== Task requirements ==
Retrieve each line that contains the word "lugar" from the entries below.

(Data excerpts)

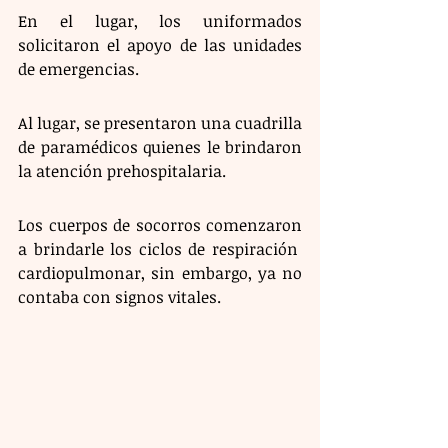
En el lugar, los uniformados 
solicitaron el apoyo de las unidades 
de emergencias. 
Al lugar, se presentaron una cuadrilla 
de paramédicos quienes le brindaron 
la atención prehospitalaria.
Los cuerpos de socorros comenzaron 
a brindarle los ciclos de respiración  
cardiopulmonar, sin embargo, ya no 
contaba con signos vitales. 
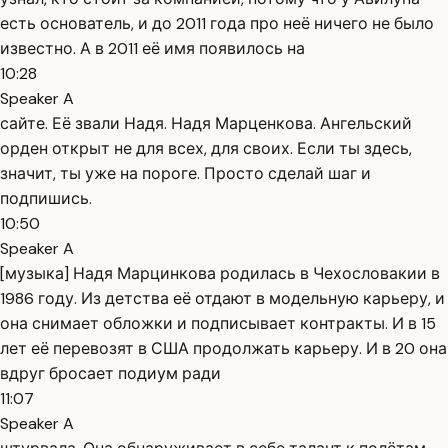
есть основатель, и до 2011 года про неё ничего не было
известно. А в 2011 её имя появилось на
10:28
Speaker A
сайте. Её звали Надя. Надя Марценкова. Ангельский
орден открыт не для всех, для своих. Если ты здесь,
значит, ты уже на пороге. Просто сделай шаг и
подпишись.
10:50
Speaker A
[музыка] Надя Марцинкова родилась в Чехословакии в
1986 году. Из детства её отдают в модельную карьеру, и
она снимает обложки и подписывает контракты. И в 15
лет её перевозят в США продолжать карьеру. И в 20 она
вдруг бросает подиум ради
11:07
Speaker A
==
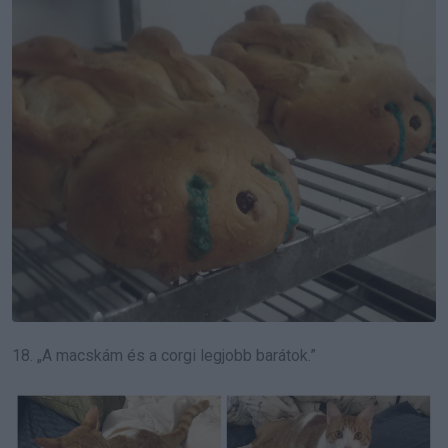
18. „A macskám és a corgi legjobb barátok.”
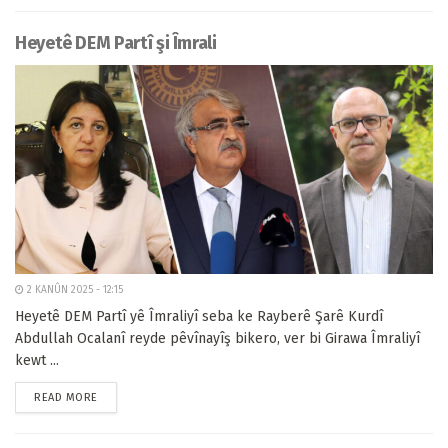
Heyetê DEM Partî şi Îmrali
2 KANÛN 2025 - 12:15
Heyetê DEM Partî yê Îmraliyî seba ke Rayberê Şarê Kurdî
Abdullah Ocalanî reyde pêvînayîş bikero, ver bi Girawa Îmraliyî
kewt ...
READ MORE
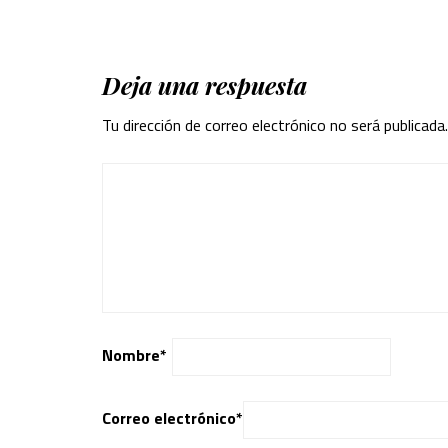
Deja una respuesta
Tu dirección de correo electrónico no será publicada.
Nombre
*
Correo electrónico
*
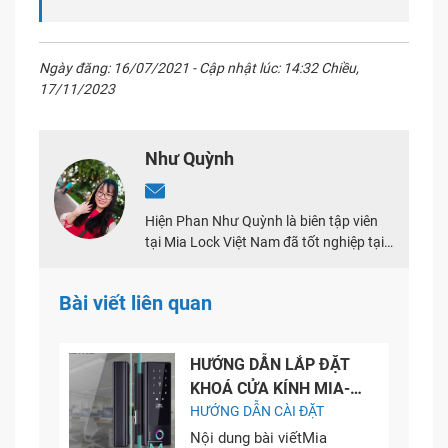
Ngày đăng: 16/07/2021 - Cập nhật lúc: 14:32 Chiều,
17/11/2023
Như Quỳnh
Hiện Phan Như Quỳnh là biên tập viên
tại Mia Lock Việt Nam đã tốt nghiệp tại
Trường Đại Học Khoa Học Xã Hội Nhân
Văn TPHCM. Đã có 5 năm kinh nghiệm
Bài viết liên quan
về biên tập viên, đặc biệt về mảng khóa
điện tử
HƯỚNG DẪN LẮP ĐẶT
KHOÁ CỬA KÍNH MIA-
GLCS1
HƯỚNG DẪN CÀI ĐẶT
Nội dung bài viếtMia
---
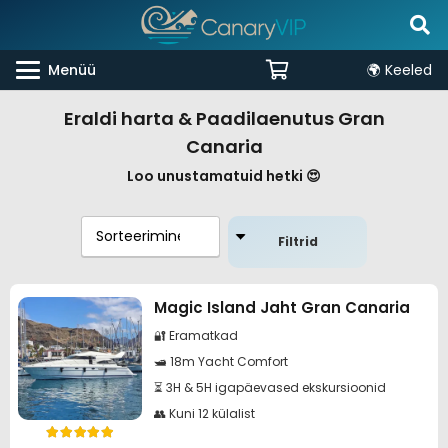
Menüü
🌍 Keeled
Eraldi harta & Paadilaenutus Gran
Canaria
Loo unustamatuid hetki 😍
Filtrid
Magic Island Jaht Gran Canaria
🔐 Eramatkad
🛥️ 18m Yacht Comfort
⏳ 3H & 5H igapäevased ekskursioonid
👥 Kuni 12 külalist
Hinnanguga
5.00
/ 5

== Reply to the exercise ==
En el lugar, los uniformados 
Al lugar, se presentaron una cuadrilla 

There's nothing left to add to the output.